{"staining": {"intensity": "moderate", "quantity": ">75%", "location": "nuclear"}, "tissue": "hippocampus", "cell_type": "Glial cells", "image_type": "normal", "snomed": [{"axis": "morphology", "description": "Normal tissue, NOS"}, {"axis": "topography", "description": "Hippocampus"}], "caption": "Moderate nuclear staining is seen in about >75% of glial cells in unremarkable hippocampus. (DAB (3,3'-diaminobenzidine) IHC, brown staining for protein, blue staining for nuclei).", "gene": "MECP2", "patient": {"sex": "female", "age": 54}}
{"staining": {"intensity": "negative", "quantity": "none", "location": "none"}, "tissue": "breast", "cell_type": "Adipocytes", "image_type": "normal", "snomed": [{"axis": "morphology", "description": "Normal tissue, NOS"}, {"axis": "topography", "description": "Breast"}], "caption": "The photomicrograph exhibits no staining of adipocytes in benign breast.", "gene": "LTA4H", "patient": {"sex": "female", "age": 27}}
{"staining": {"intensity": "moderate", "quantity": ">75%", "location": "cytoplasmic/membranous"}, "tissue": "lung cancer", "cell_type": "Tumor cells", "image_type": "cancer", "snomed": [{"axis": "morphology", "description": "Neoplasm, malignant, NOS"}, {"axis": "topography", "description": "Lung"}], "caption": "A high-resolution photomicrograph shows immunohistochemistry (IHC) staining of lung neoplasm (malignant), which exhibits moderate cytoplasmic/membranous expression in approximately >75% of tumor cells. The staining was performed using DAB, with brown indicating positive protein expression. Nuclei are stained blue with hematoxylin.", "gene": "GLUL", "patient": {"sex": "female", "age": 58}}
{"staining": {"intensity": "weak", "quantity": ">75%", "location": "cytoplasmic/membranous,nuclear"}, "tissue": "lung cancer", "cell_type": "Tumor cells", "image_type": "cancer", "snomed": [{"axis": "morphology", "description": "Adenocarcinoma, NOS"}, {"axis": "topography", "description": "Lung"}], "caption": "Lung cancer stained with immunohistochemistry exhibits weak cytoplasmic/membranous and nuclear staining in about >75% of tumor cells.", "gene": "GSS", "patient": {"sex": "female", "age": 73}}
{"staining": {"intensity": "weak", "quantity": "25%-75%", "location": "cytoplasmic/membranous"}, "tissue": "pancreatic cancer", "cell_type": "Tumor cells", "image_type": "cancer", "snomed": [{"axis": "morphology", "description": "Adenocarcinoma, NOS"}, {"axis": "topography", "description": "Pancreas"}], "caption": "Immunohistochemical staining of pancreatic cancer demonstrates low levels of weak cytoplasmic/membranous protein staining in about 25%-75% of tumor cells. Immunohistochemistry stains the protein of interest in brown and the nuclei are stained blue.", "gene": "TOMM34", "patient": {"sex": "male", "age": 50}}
==================================================
Your objective: Would you transcribe all of the data, keeping each line exact?

Worked solution:
{"staining": {"intensity": "moderate", "quantity": ">75%", "location": "nuclear"}, "tissue": "hippocampus", "cell_type": "Glial cells", "image_type": "normal", "snomed": [{"axis": "morphology", "description": "Normal tissue, NOS"}, {"axis": "topography", "description": "Hippocampus"}], "caption": "Moderate nuclear staining is seen in about >75% of glial cells in unremarkable hippocampus. (DAB (3,3'-diaminobenzidine) IHC, brown staining for protein, blue staining for nuclei).", "gene": "MECP2", "patient": {"sex": "female", "age": 54}}
{"staining": {"intensity": "negative", "quantity": "none", "location": "none"}, "tissue": "breast", "cell_type": "Adipocytes", "image_type": "normal", "snomed": [{"axis": "morphology", "description": "Normal tissue, NOS"}, {"axis": "topography", "description": "Breast"}], "caption": "The photomicrograph exhibits no staining of adipocytes in benign breast.", "gene": "LTA4H", "patient": {"sex": "female", "age": 27}}
{"staining": {"intensity": "moderate", "quantity": ">75%", "location": "cytoplasmic/membranous"}, "tissue": "lung cancer", "cell_type": "Tumor cells", "image_type": "cancer", "snomed": [{"axis": "morphology", "description": "Neoplasm, malignant, NOS"}, {"axis": "topography", "description": "Lung"}], "caption": "A high-resolution photomicrograph shows immunohistochemistry (IHC) staining of lung neoplasm (malignant), which exhibits moderate cytoplasmic/membranous expression in approximately >75% of tumor cells. The staining was performed using DAB, with brown indicating positive protein expression. Nuclei are stained blue with hematoxylin.", "gene": "GLUL", "patient": {"sex": "female", "age": 58}}
{"staining": {"intensity": "weak", "quantity": ">75%", "location": "cytoplasmic/membranous,nuclear"}, "tissue": "lung cancer", "cell_type": "Tumor cells", "image_type": "cancer", "snomed": [{"axis": "morphology", "description": "Adenocarcinoma, NOS"}, {"axis": "topography", "description": "Lung"}], "caption": "Lung cancer stained with immunohistochemistry exhibits weak cytoplasmic/membranous and nuclear staining in about >75% of tumor cells.", "gene": "GSS", "patient": {"sex": "female", "age": 73}}
{"staining": {"intensity": "weak", "quantity": "25%-75%", "location": "cytoplasmic/membranous"}, "tissue": "pancreatic cancer", "cell_type": "Tumor cells", "image_type": "cancer", "snomed": [{"axis": "morphology", "description": "Adenocarcinoma, NOS"}, {"axis": "topography", "description": "Pancreas"}], "caption": "Immunohistochemical staining of pancreatic cancer demonstrates low levels of weak cytoplasmic/membranous protein staining in about 25%-75% of tumor cells. Immunohistochemistry stains the protein of interest in brown and the nuclei are stained blue.", "gene": "TOMM34", "patient": {"sex": "male", "age": 50}}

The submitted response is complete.